I too will be real interested to see what these track recruits pan out to be. Most probably won’t pan out, and I think you have to have that expectation going into it. My question is do we get to a place where we can start taking more “sure things” who also have the measurables. It seems like we took a lot of flyers this year, which I understand because you’re piecing a whole class together in months, and it’s been Rhule’s calling card to develop those type of guys. Ideally the number of track-star projects will go down, but you still bring in a few each year to see if you can turn it into a home run in a few years of development.
I’m not a fan of that strategy as a general rule, I’m being OK with it because Rhule has shown the ability to have it work previously, and maybe the type of thing Nebraska will have to have a little of to compete with the big boys of recruiting.
I apologize for this unrelated post and length, but hasn’t been a natural place to fit it in, and thought I’d throw it out there.
Was wondering to what extent Rhule is/will be involved with the OC & DC. I know each coach is different. I remember watching his Baylor teams and that’s why I he was one of my top candidates. His lines, especially DLine, just seemed to play so fast and aggressive. He talks about being physical all the time to, so figure there’s at least some of that cultural influence and mindset he’s bringing.
My thinking/understanding seems to be that he has somewhat of a philosophy say in the offense. Satterfield seems to talk about running and the fullback and all of that, and it seems to come from, at least in part, to Rhule’s vision for an offense at Nebraska, and how he thinks we need to be a physical, aggressive team that needs to be able to run the ball.

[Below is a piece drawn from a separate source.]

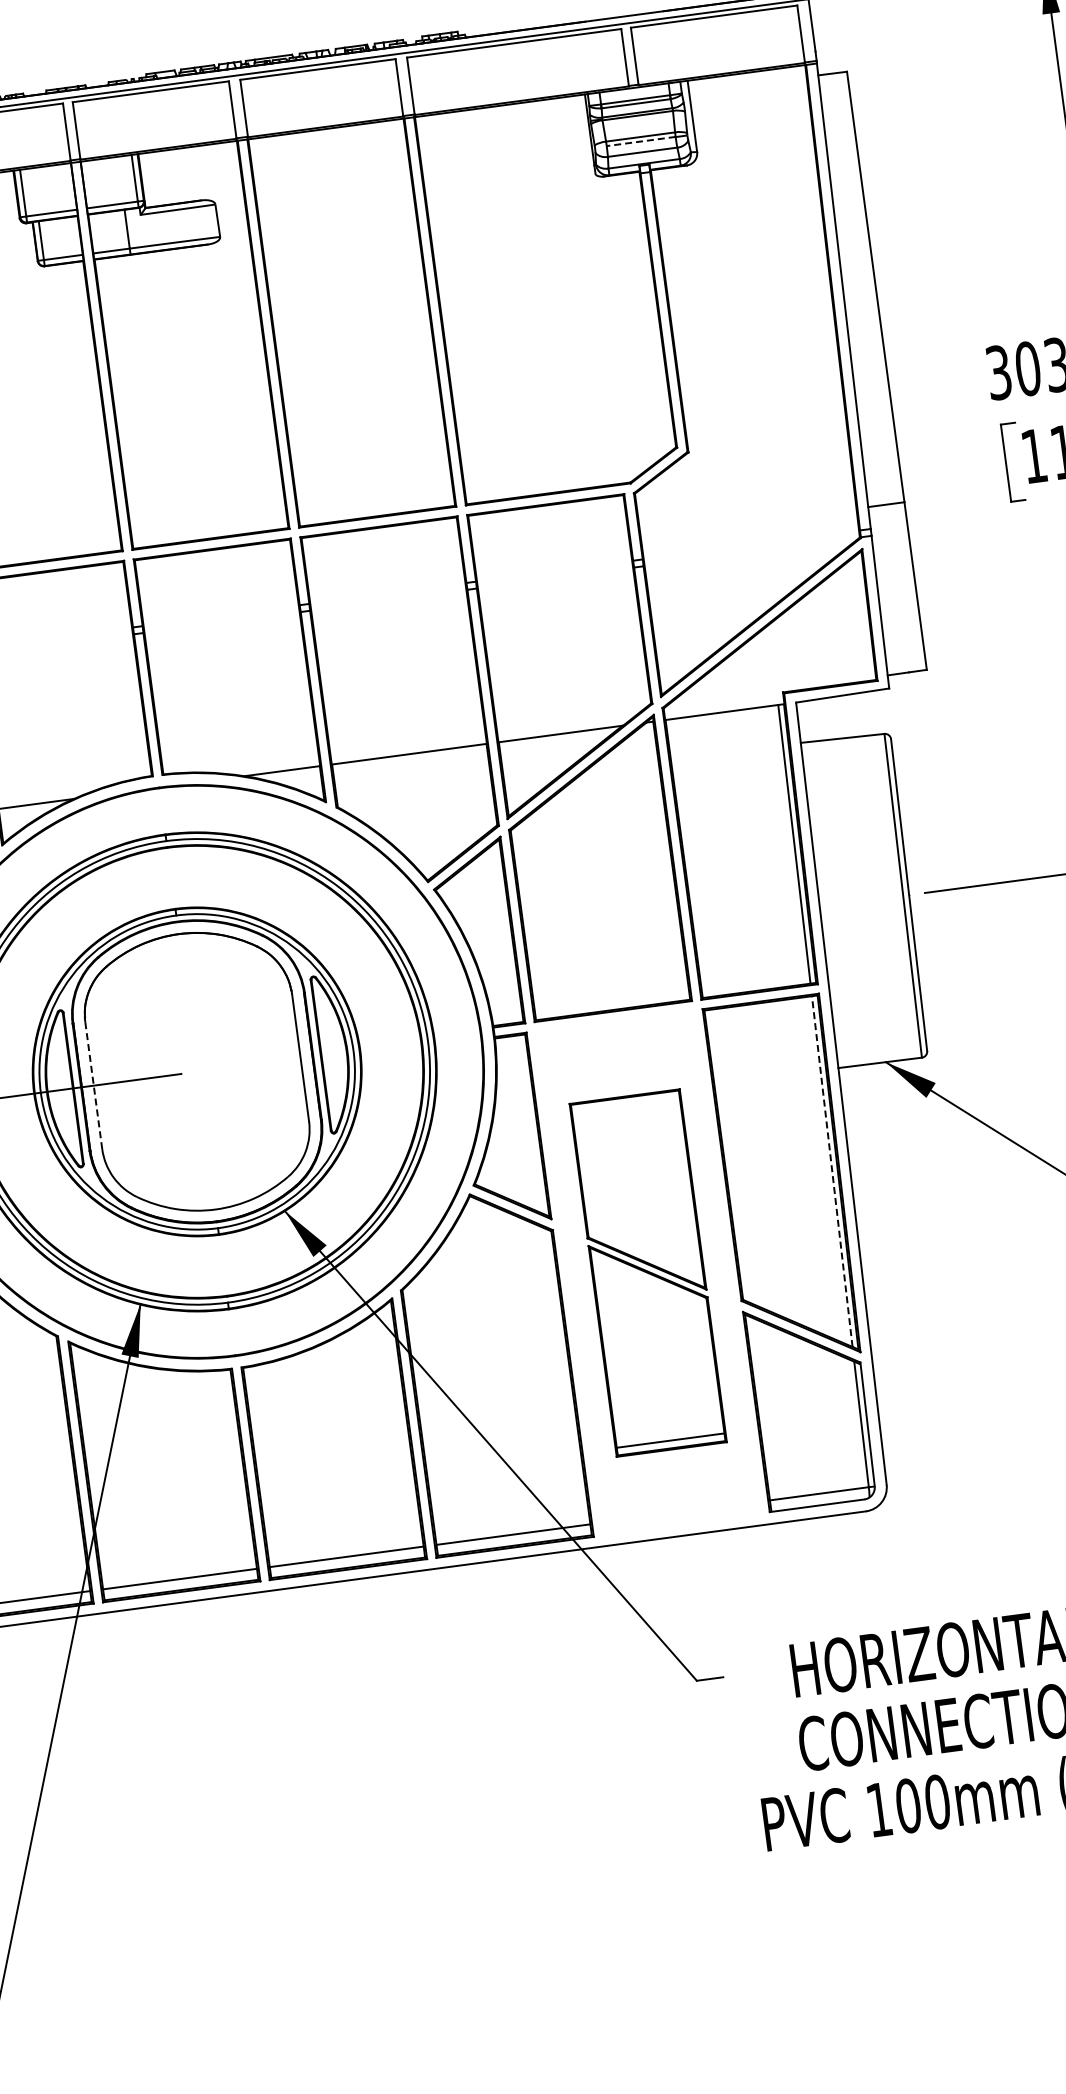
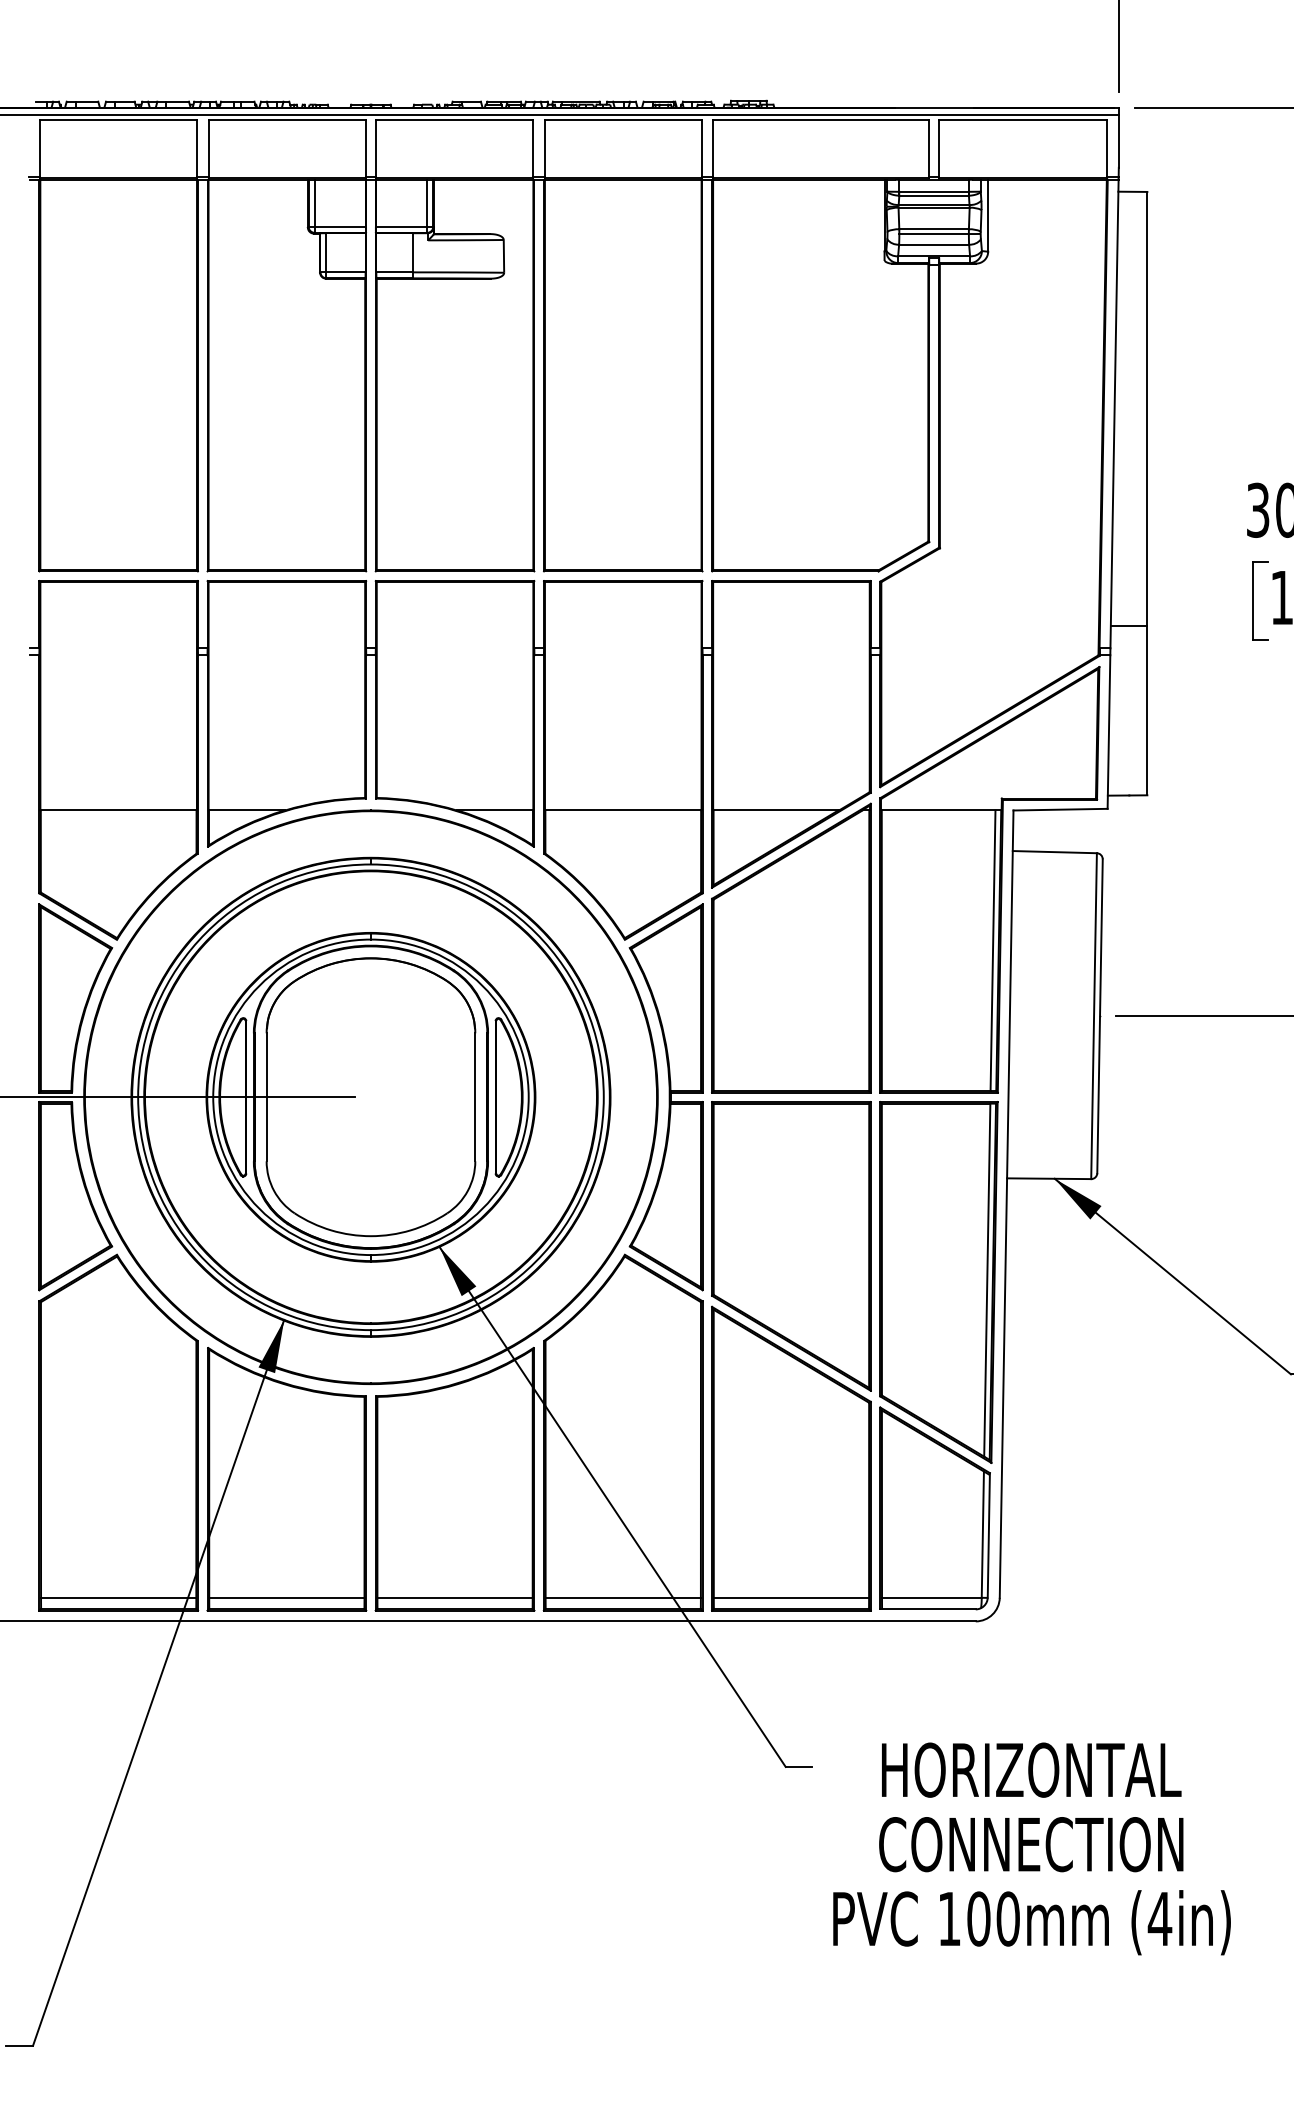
line: (641, 141) -> (934, 233), dashed -> solid
line: (93, 1084) -> (266, 1096), dashed -> solid
line: (832, 1171) -> (987, 1280), dashed -> solid
part: (648, 1273) -> (791, 1356), size x1.43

Is it similar for defense? I know White is experience in calling and running his defense, but will Rhule have some philosophies that he is going to push down, like types of players/schemes/fits he wants to see? Or will it be more hands off?
I know those are some big generalities, didn’t want this to be too long. But just was generally wondering if there was insight into the level of scheme/game planning/play calling that Rhule has in the past or will have a say in the OC & DC roles.
Don’t think there’s a right answer how much he should be, just curious.